Roadmap Features — Not Currently Available

The following features appear in our product roadmap and are not currently in production. When any of them launches, this policy will be updated to describe its data practices in detail before any user data flows through it.

• Tier 2 (Secure Link delivery) — server-side encrypted charge-slip storage with auto-expiring secure links delivered to billing teams. Charge slips will be stored on Amazon Web Services infrastructure governed by the existing DropCharge LLC Business Associate Agreement with AWS.
• Tier 3 (Billing Dashboard) — a billing-team dashboard for charge-slip review, export, and audit. The dashboard's backend storage will run on Amazon Web Services infrastructure governed by the existing DropCharge LLC Business Associate Agreement with AWS.
• Microsoft Graph email delivery — direct API-based email delivery through your organization's Microsoft 365 tenant, replacing the current Outlook compose flow.
• Push notifications — clinical-workflow reminders. When launched, reminder records will be stored only on infrastructure covered by an existing Business Associate Agreement.

Data Storage

On your device (iOS Keychain or browser local storage): encounter history, charge log (if enabled), email-delivery preferences, and application settings. This data stays on your device and is not synchronized to our servers.

On our servers: hashed access codes, device-registration records, and non-PHI operational telemetry. No patient identifiers are stored on DropCharge servers in the current production version.

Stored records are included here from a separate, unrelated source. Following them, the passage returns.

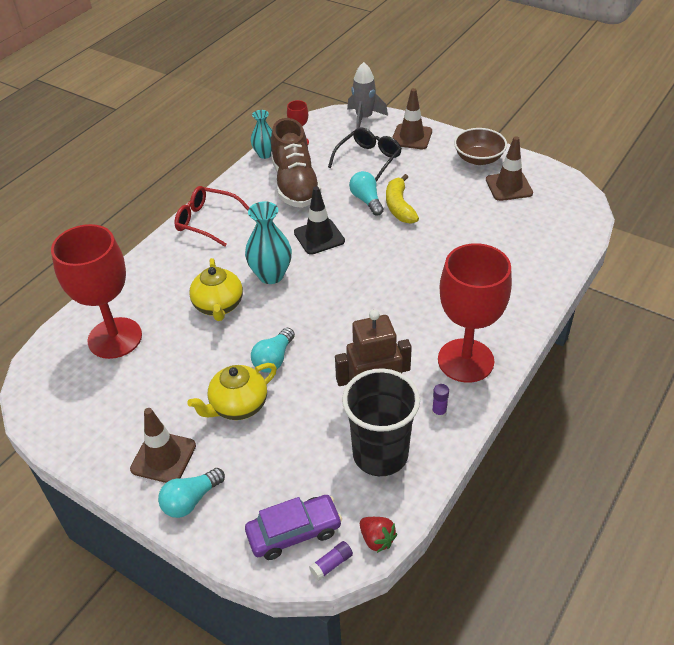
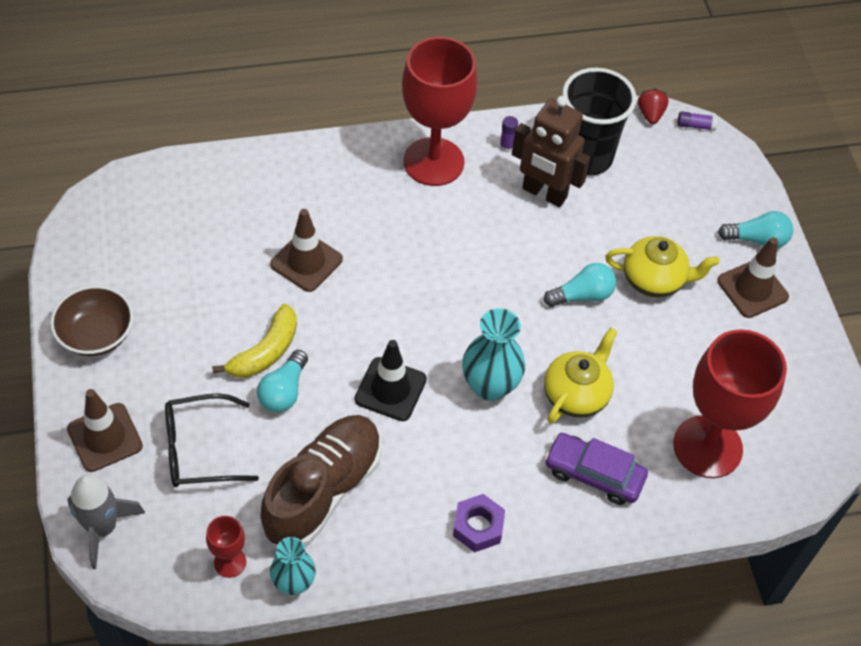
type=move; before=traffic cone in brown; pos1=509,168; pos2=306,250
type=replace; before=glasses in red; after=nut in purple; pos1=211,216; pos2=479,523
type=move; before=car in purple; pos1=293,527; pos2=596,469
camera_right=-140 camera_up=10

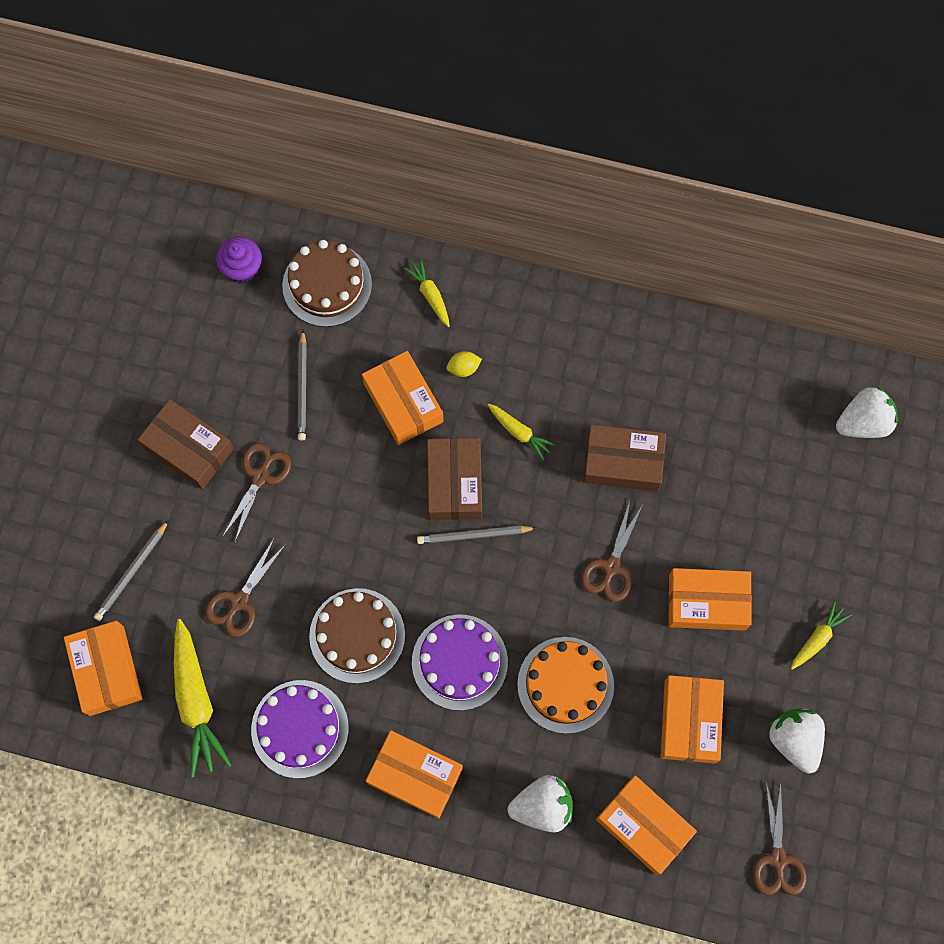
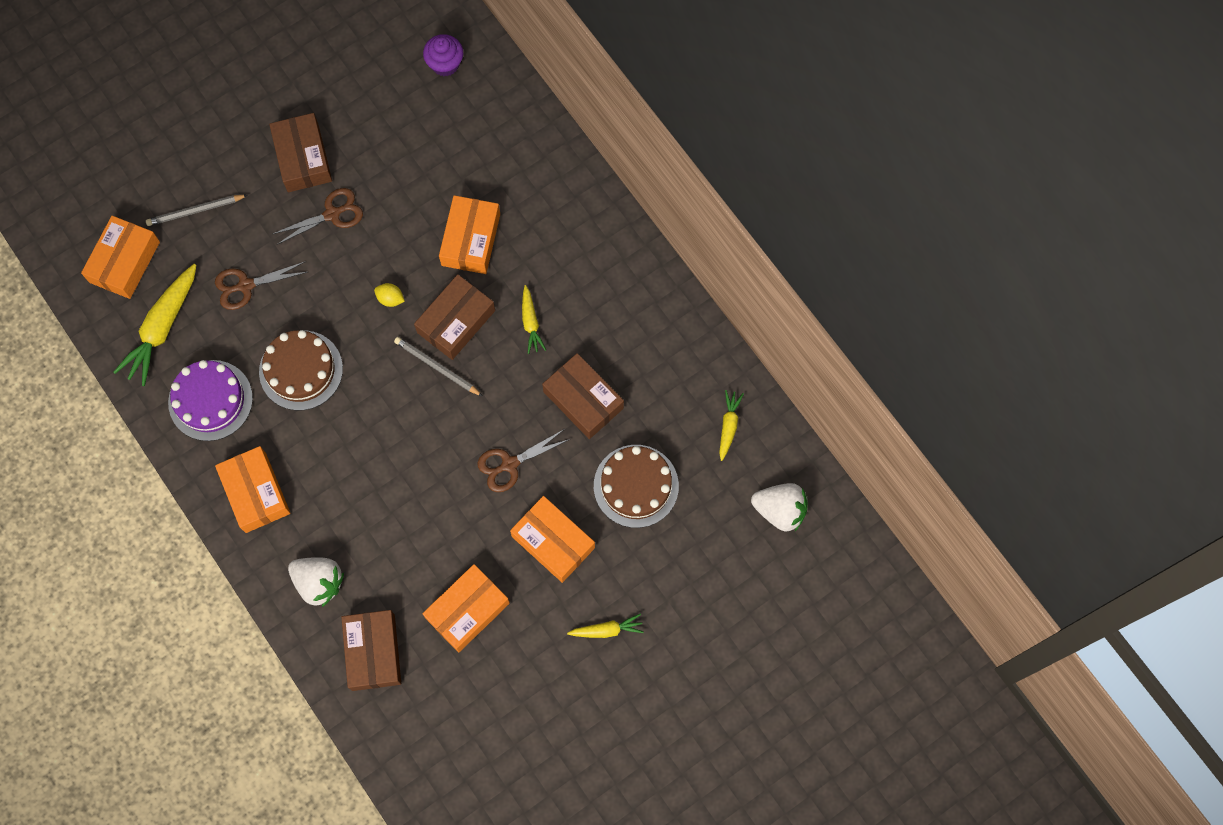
type=move; before=cake in brown; pos1=327,283; pos2=636,486
type=move; before=carrot in yellow; pos1=427,293; pos2=731,425
type=delete; before=pencil in grey; pos1=302,385
type=move; before=lemon in yellow; pos1=464,364; pos2=389,295
type=delete; before=cake in purple; pos1=460,662
type=delete; before=cake in orange; pos1=565,685
type=delete; before=strawberry in white; pos1=797,740
type=recolor; before=box in orange; after=box in brown; pos1=646,825; pos2=371,650
type=delete; before=scissors in brown; pos1=780,838
camera_right=40 camera_up=0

We do not sell, rent, or share your data with any third party for marketing, advertising, or any purpose unrelated to providing the DropCharge service.

Third-Party Services

• Amazon Web Services — Bedrock (BAA-covered) — runs the Anthropic Claude language model for billing-code extraction. Receives the de-identified clinical narrative and Safe-Harbor age only.
• Microsoft 365 (your organization's tenant, governed by your organization's BAA with Microsoft) — email delivery of the charge slip.
• Vercel — application hosting and serverless functions. No PHI is processed on Vercel infrastructure.
• Supabase — backend database for hashed access codes and device-registration records. No patient identifiers are stored on Supabase in the current production version.
• Apple — iOS application distribution via the App Store and TestFlight.

iOS Permissions

The iOS application requests the following permissions, which are described in the application's purpose strings and used solely for the stated purposes:

• Microphone — to capture voice dictation of the clinical encounter for on-device transcription.
• Speech Recognition — to transcribe the dictation locally using Apple's SpeechAnalyzer framework. The audio does not leave the device.

Data Retention

On-device data persists until you clear your device storage, sign out of the application, or uninstall it. Hashed access codes and device-registration records on our backend persist for the duration of your active license; upon account deletion, they are removed within 30 days.

Account Deletion

You may request account deletion at any time by emailing support@dropcharge.app. Upon deletion:

• Your hashed access code is deactivated and your device-registration records are deleted from our backend within 30 days.
• Local data on your device may be removed by you at any time from the application's Settings screen or by uninstalling the application.

Children's Privacy

DropCharge is a clinical tool intended for use by licensed healthcare professionals. The application is not directed to, and does not knowingly collect personal information from, children under 13 years of age.

Changes to This Policy

We may update this policy from time to time. When we make a material change, we will notify active users by email to the contact address associated with the access code, by an in-application notice on next launch, and by updating the “Effective” date at the top of this policy.

Contact

Questions about this policy or how DropCharge handles your data:

DropCharge LLC
418 Broadway #11538
Albany, NY 12207

Privacy: privacy@dropcharge.app
Support: support@dropcharge.app

This policy was last updated on May 8, 2026.